What transpired was one of the top plays during week nine of the NFL season.
With Kansas City trailing Buffalo 10-3 early in the third quarter, Chiefs cornerback Smith picked off rookie Bills quarterback Jeff Tuel and returned the pick 100 yards for a score. Kansas City went on to win 23-13 and moved to 9-0 on the season.
While a pair of other local NFL ties — coach Andy Reid (BYU) and quarterback Alex Smith (Utah) — have been grabbing the majority of headlines during Kansas City's run of success, this time it was Sean Smith's turn in the spotlight.
His pick-six is the first touchdown of Smith's five-year NFL career, and it came at a perfect time. With Kansas City within inches of going down double digits against the sub-.500 Bills, his interception turned the game in the Chiefs' favor.
“It was like Christmas,” Smith told the Kansas City Star. “You go out there as a little kid, and there’s like a big box right there? That’s how I felt.

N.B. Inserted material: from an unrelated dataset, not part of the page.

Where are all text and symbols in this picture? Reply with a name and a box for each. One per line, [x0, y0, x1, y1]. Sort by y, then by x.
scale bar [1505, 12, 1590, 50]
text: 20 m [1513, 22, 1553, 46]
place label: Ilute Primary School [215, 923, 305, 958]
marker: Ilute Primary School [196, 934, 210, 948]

He threw it right to me. (And) I knew once I caught it no one was catching me.”
That play helped ensure that the Chiefs, who have a bye next week, will be undefeated when they go on the road to face AFC West rival Denver in a highly anticipated week 11 matchup.
"That's a long haul, a long run, and he was able to get himself in the end zone," Reid told reporters during the postgame press conference. "I thought the guys around him protected him. And we needed it. At that point, we needed that score."

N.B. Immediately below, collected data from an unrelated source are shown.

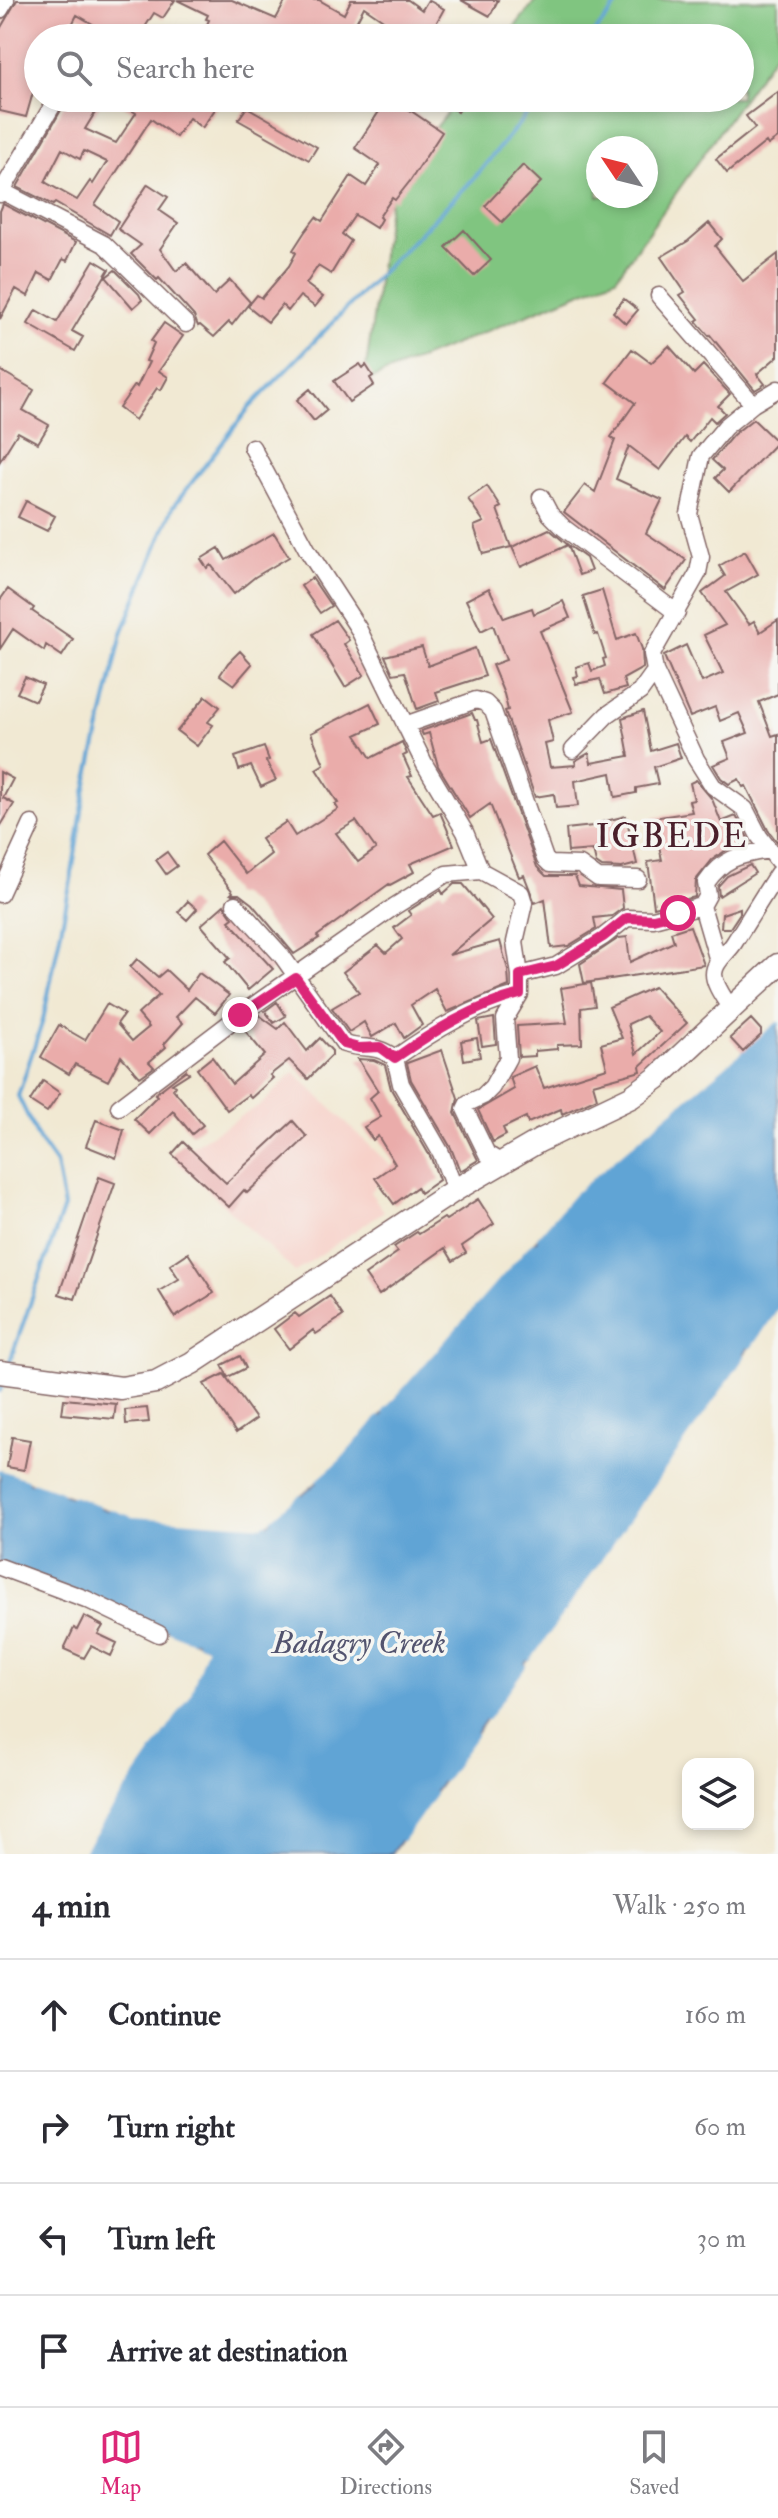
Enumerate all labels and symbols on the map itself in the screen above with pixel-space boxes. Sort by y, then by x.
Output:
north arrow [586,136,658,208]
district label: IGBEDE [596,815,748,858]
route start [660,895,696,931]
route end [222,997,258,1033]
water label: Badagry Creek [270,1623,446,1663]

Smith's interception was the first of two defensive scores for Kansas City — the other being a Tamba Hali fumble return — as the Chiefs struggled to get their offense going all day. Running back Jamaal Charles finished below 100 total yards for the first time this season — he had 90 yards rushing and six receiving — and Kansas City had just 210 total yards, compared to 470 for the Bills.
Smith has proven valuable on a Kansas City defense that ranks third in the league in passing defense, allowing 208.3 yards per game and an NFL-low 12.3 points per game. He came to the Chiefs in the offseason, signing a three-year, $18 million deal after playing his first four seasons in the league with Miami.
The Chiefs have five defensive and two special teams touchdowns this season, according to ESPN's Adam Teicher, almost as many as Alex Smith's nine touchdown passes.
Sean Smith came into this year having started every game in three of his four NFL seasons, and he's been in the starting lineup all nine times for the Chiefs in 2013. He's tallied 26 tackles, and his 10 pass deflections is just two short of his season best — he had that many for the Dolphins in both 2009 and 2012.
His two interceptions this year already ties Smith for his season best, with seven games to play, and ties him for second-best on this year's Kansas City squad.
Smith teams with fellow cornerback Brandon Flowers and safeties Eric Berry and Kendrick Lewis to form the Chiefs' starting secondary. That crew is the driving force behind Kansas City's tough pass defense, which has allowed opposing quarterbacks to complete just 53.5 percent of their passes.
Now, in a season full of memorable plays for the Chiefs, Smith has one of his own.
On the play, Smith released on wide receiver Stevie Johnson, allowing Johnson to go uncovered toward the back of the end zone. Instead of Tuel — who was making the first NFL start of his career — throwing to the open receiver, he tried to hit T.J. Graham near the goal line. Smith was there waiting for the pass, and from there, he went untouched for the score.
"Those are crippling, when you are on the other side of that," Alex Smith told reporters about Sean Smith's long pick-six. "Those are tough to overcome. We're really happy for Sean, buckling down there and making that play."